Lee was peering at him through the darkness. "That's what it did to those old men of my family."
" 'Thou mayest rule over sin,' Lee. That's it. I do not believe all men are destroyed. I can name you a dozen who were not, and they are the ones the world lives by. It is true of the spirit as it is true of battles--only the winners are remembered. Surely most men are destroyed, but there are others who like pillars of fire guide frightened men through the darkness. 'Thou mayest, Thou mayest!' What glory! It is true that we are weak and sick and quarrelsome, but if that is all we ever were, we would, millenniums ago, have disappeared from the face of the earth. A few remnants of fossilized jawbone, some broken teeth in strata of limestone, would be the only mark man would have left of his existence in the world. But the choice, Lee, the choice of winning! I had never understood it or accepted it before. Do you see now why I told Adam tonight? I exercised the choice. Maybe I was wrong, but by telling him I also forced him to live or get off the pot. What is that word, Lee?"
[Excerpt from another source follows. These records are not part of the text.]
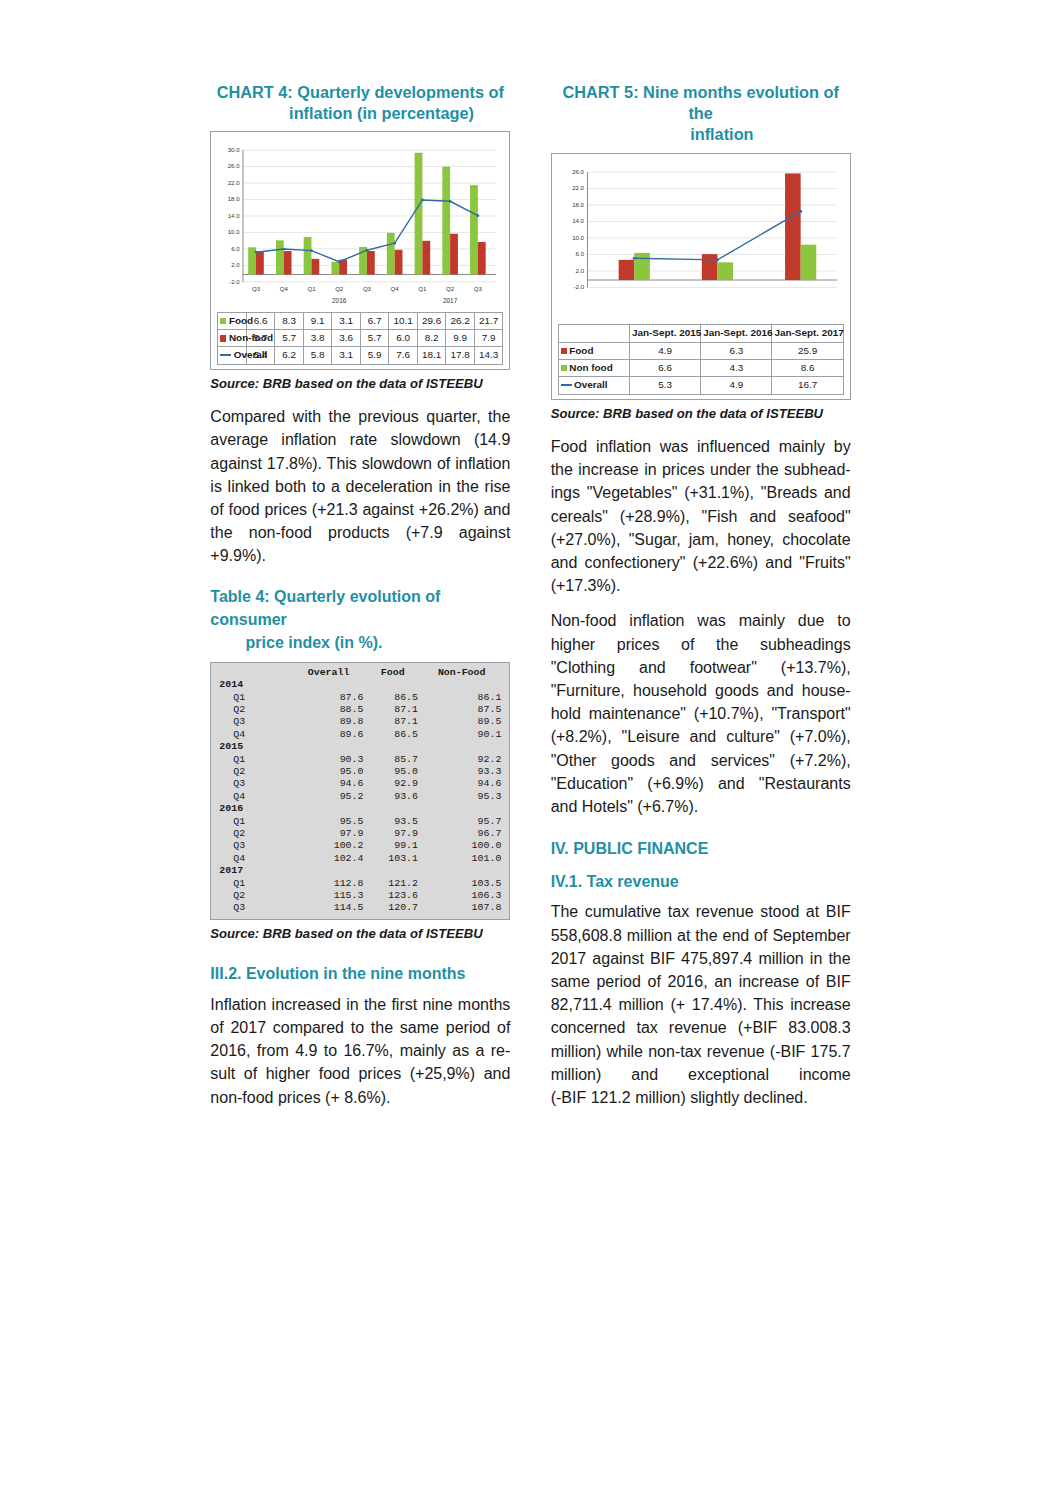CHART 4: Quarterly developments of inflation (in percentage)
30.0 26.0 22.0 18.0 14.0 10.0 6.0 2.0 -2.0 Q3 Q4 Q1 Q2 Q3 Q4 Q1 Q2 Q3 2016 2017
| Food | 6.6 | 8.3 | 9.1 | 3.1 | 6.7 | 10.1 | 29.6 | 26.2 | 21.7 |
| Non-food | 5.7 | 5.7 | 3.8 | 3.6 | 5.7 | 6.0 | 8.2 | 9.9 | 7.9 |
| Overall | 5.4 | 6.2 | 5.8 | 3.1 | 5.9 | 7.6 | 18.1 | 17.8 | 14.3 |
Source: BRB based on the data of ISTEEBU
Compared with the previous quarter, the average inflation rate slowdown (14.9 against 17.8%). This slowdown of inflation is linked both to a deceleration in the rise of food prices (+21.3 against +26.2%) and the non-food products (+7.9 against +9.9%).
Table 4: Quarterly evolution of consumer price index (in %).
| | Overall | Food | Non-Food |
| --- | --- | --- | --- |
| 2014 | | | |
| Q1 | 87.6 | 86.5 | 86.1 |
| Q2 | 88.5 | 87.1 | 87.5 |
| Q3 | 89.8 | 87.1 | 89.5 |
| Q4 | 89.6 | 86.5 | 90.1 |
| 2015 | | | |
| Q1 | 90.3 | 85.7 | 92.2 |
| Q2 | 95.0 | 95.0 | 93.3 |
| Q3 | 94.6 | 92.9 | 94.6 |
| Q4 | 95.2 | 93.6 | 95.3 |
| 2016 | | | |
| Q1 | 95.5 | 93.5 | 95.7 |
| Q2 | 97.9 | 97.9 | 96.7 |
| Q3 | 100.2 | 99.1 | 100.0 |
| Q4 | 102.4 | 103.1 | 101.0 |
| 2017 | | | |
| Q1 | 112.8 | 121.2 | 103.5 |
| Q2 | 115.3 | 123.6 | 106.3 |
| Q3 | 114.5 | 120.7 | 107.8 |
Source: BRB based on the data of ISTEEBU
III.2. Evolution in the nine months
Inflation increased in the first nine months of 2017 compared to the same period of 2016, from 4.9 to 16.7%, mainly as a result of higher food prices (+25,9%) and non-food prices (+ 8.6%).
CHART 5: Nine months evolution of the inflation
26.0 22.0 18.0 14.0 10.0 6.0 2.0 -2.0
| | Jan-Sept. 2015 | Jan-Sept. 2016 | Jan-Sept. 2017 |
| --- | --- | --- | --- |
| Food | 4.9 | 6.3 | 25.9 |
| Non food | 6.6 | 4.3 | 8.6 |
| Overall | 5.3 | 4.9 | 16.7 |
Source: BRB based on the data of ISTEEBU
Food inflation was influenced mainly by the increase in prices under the subheadings "Vegetables" (+31.1%), "Breads and cereals" (+28.9%), "Fish and seafood" (+27.0%), "Sugar, jam, honey, chocolate and confectionery" (+22.6%) and "Fruits" (+17.3%).
Non-food inflation was mainly due to higher prices of the subheadings "Clothing and footwear" (+13.7%), "Furniture, household goods and household maintenance" (+10.7%), "Transport" (+8.2%), "Leisure and culture" (+7.0%), "Other goods and services" (+7.2%), "Education" (+6.9%) and "Restaurants and Hotels" (+6.7%).
IV. PUBLIC FINANCE
IV.1. Tax revenue
The cumulative tax revenue stood at BIF 558,608.8 million at the end of September 2017 against BIF 475,897.4 million in the same period of 2016, an increase of BIF 82,711.4 million (+ 17.4%). This increase concerned tax revenue (+BIF 83.008.3 million) while non-tax revenue (-BIF 175.7 million) and exceptional income (-BIF 121.2 million) slightly declined.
"Timshel," said Lee. "Will you stop the cart?"
"You'll have a long walk back."
Lee climbed down. "Samuel!" he said.
"Here am I." The old man chuckled. "Liza hates for me to say that."
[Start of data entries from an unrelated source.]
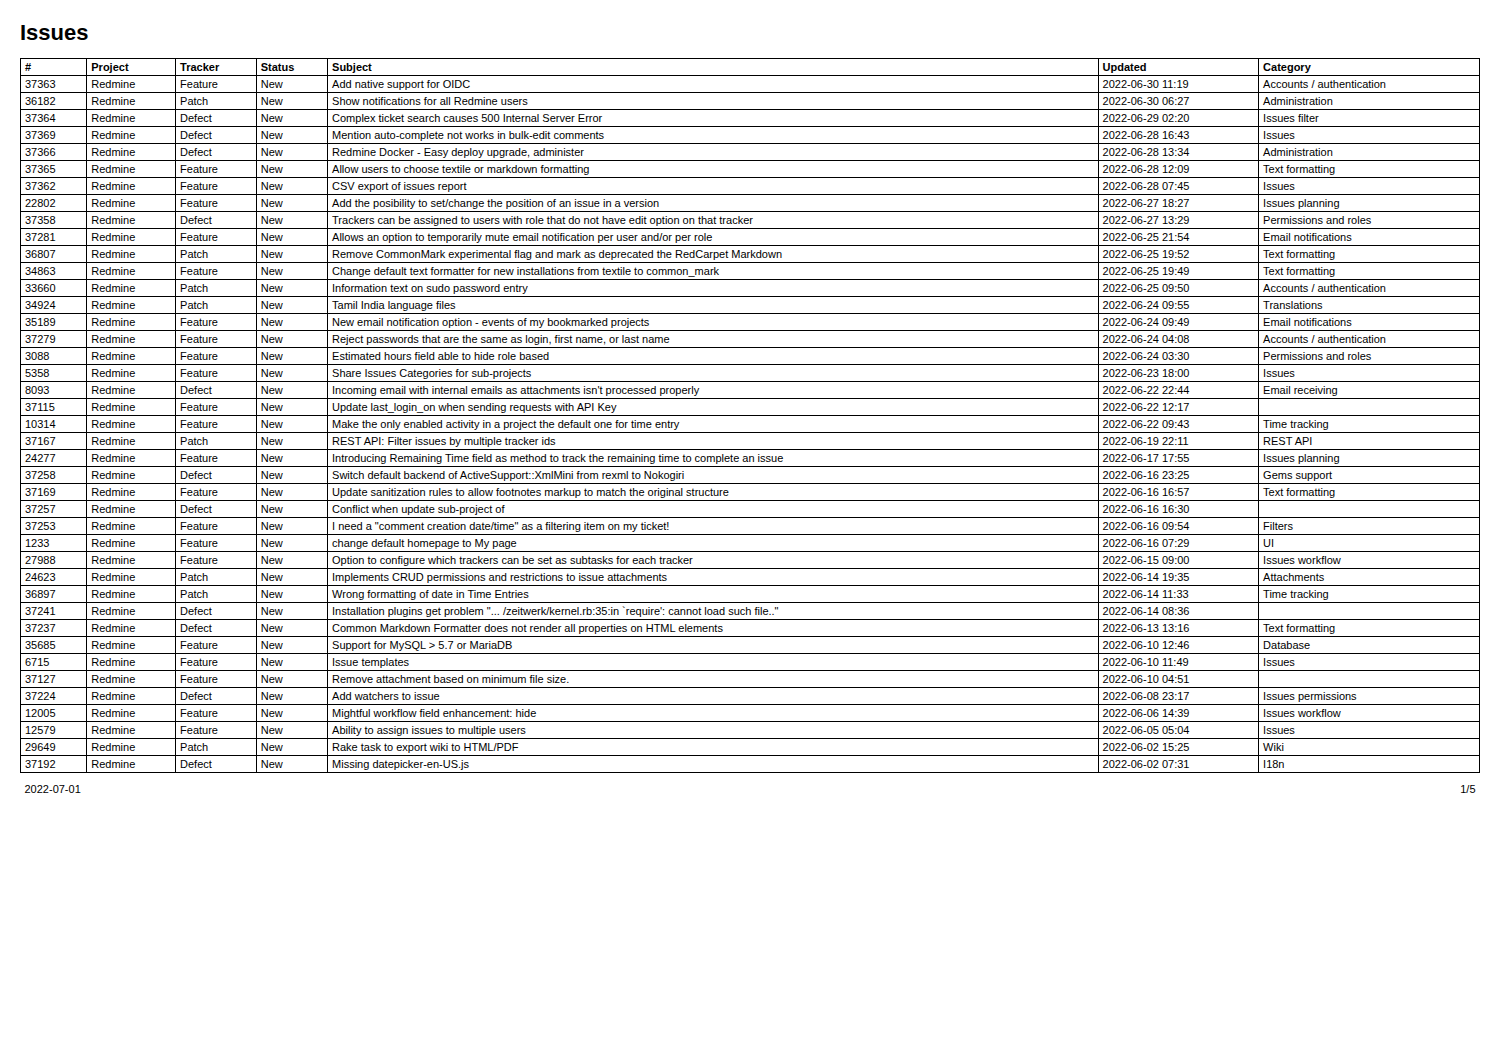Issues
| # | Project | Tracker | Status | Subject | Updated | Category |
| --- | --- | --- | --- | --- | --- | --- |
| 37363 | Redmine | Feature | New | Add native support for OIDC | 2022-06-30 11:19 | Accounts / authentication |
| 36182 | Redmine | Patch | New | Show notifications for all Redmine users | 2022-06-30 06:27 | Administration |
| 37364 | Redmine | Defect | New | Complex ticket search causes 500 Internal Server Error | 2022-06-29 02:20 | Issues filter |
| 37369 | Redmine | Defect | New | Mention auto-complete not works in bulk-edit comments | 2022-06-28 16:43 | Issues |
| 37366 | Redmine | Defect | New | Redmine Docker - Easy deploy upgrade, administer | 2022-06-28 13:34 | Administration |
| 37365 | Redmine | Feature | New | Allow users to choose textile or markdown formatting | 2022-06-28 12:09 | Text formatting |
| 37362 | Redmine | Feature | New | CSV export of issues report | 2022-06-28 07:45 | Issues |
| 22802 | Redmine | Feature | New | Add the posibility to set/change the position of an issue in a version | 2022-06-27 18:27 | Issues planning |
| 37358 | Redmine | Defect | New | Trackers can be assigned to users with role that do not have edit option on that tracker | 2022-06-27 13:29 | Permissions and roles |
| 37281 | Redmine | Feature | New | Allows an option to temporarily mute email notification per user and/or per role | 2022-06-25 21:54 | Email notifications |
| 36807 | Redmine | Patch | New | Remove CommonMark experimental flag and mark as deprecated the RedCarpet Markdown | 2022-06-25 19:52 | Text formatting |
| 34863 | Redmine | Feature | New | Change default text formatter for new installations from textile to common_mark | 2022-06-25 19:49 | Text formatting |
| 33660 | Redmine | Patch | New | Information text on sudo password entry | 2022-06-25 09:50 | Accounts / authentication |
| 34924 | Redmine | Patch | New | Tamil India language files | 2022-06-24 09:55 | Translations |
| 35189 | Redmine | Feature | New | New email notification option - events of my bookmarked projects | 2022-06-24 09:49 | Email notifications |
| 37279 | Redmine | Feature | New | Reject passwords that are the same as login, first name, or last name | 2022-06-24 04:08 | Accounts / authentication |
| 3088 | Redmine | Feature | New | Estimated hours field able to hide role based | 2022-06-24 03:30 | Permissions and roles |
| 5358 | Redmine | Feature | New | Share Issues Categories for sub-projects | 2022-06-23 18:00 | Issues |
| 8093 | Redmine | Defect | New | Incoming email with internal emails as attachments isn't processed properly | 2022-06-22 22:44 | Email receiving |
| 37115 | Redmine | Feature | New | Update last_login_on when sending requests with API Key | 2022-06-22 12:17 | |
| 10314 | Redmine | Feature | New | Make the only enabled activity in a project the default one for time entry | 2022-06-22 09:43 | Time tracking |
| 37167 | Redmine | Patch | New | REST API: Filter issues by multiple tracker ids | 2022-06-19 22:11 | REST API |
| 24277 | Redmine | Feature | New | Introducing Remaining Time field as method to track the remaining time to complete an issue | 2022-06-17 17:55 | Issues planning |
| 37258 | Redmine | Defect | New | Switch default backend of ActiveSupport::XmlMini from rexml to Nokogiri | 2022-06-16 23:25 | Gems support |
| 37169 | Redmine | Feature | New | Update sanitization rules to allow footnotes markup to match the original structure | 2022-06-16 16:57 | Text formatting |
| 37257 | Redmine | Defect | New | Conflict when update sub-project of | 2022-06-16 16:30 | |
| 37253 | Redmine | Feature | New | I need a "comment creation date/time" as a filtering item on my ticket! | 2022-06-16 09:54 | Filters |
| 1233 | Redmine | Feature | New | change default homepage to My page | 2022-06-16 07:29 | UI |
| 27988 | Redmine | Feature | New | Option to configure which trackers can be set as subtasks for each tracker | 2022-06-15 09:00 | Issues workflow |
| 24623 | Redmine | Patch | New | Implements CRUD permissions and restrictions to issue attachments | 2022-06-14 19:35 | Attachments |
| 36897 | Redmine | Patch | New | Wrong formatting of date in Time Entries | 2022-06-14 11:33 | Time tracking |
| 37241 | Redmine | Defect | New | Installation plugins get problem "... /zeitwerk/kernel.rb:35:in `require': cannot load such file.." | 2022-06-14 08:36 | |
| 37237 | Redmine | Defect | New | Common Markdown Formatter does not render all properties on HTML elements | 2022-06-13 13:16 | Text formatting |
| 35685 | Redmine | Feature | New | Support for MySQL > 5.7 or MariaDB | 2022-06-10 12:46 | Database |
| 6715 | Redmine | Feature | New | Issue templates | 2022-06-10 11:49 | Issues |
| 37127 | Redmine | Feature | New | Remove attachment based on minimum file size. | 2022-06-10 04:51 | |
| 37224 | Redmine | Defect | New | Add watchers to issue | 2022-06-08 23:17 | Issues permissions |
| 12005 | Redmine | Feature | New | Mightful workflow field enhancement: hide | 2022-06-06 14:39 | Issues workflow |
| 12579 | Redmine | Feature | New | Ability to assign issues to multiple users | 2022-06-05 05:04 | Issues |
| 29649 | Redmine | Patch | New | Rake task to export wiki to HTML/PDF | 2022-06-02 15:25 | Wiki |
| 37192 | Redmine | Defect | New | Missing datepicker-en-US.js | 2022-06-02 07:31 | I18n |
| 2022-07-01 | | 1/5 |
"Samuel, you've gone beyond me."
"It's time, Lee."
"Good-by, Samuel," Lee said, and he walked hurriedly back along the road. He heard the iron tires of the cart grinding on the road. He turned and looked after it, and on the slope he saw old Samuel against the sky, his white hair shining with starlight.
When World War I started, many of the young men of Salinas went to war; and many parents in Salinas received the dreaded telegram:
There is no dignity in death in battle. Mostly that is a splashing about of human meat and fluid, and the result is filthy, but there is a great and almost sweet dignity in the sorrow, the helpless, the hopeless sorrow, that comes down over a family with the telegram. Nothing to say, nothing to do, and only one hope--I hope he didn't suffer--and what a forlorn and last-choice hope that is. And it is true that there were some people who, when their sorrow was beginning to lose its savor, gently edged it toward pride and felt increasingly important because of their loss. Some of these even made a good thing of it after the war was over. That is only natural, to make money out of war. No one blamed a man for that, but it was expected that he should invest a part of his loot in war bonds. We thought we invented all of it in Salinas, even the sorrow.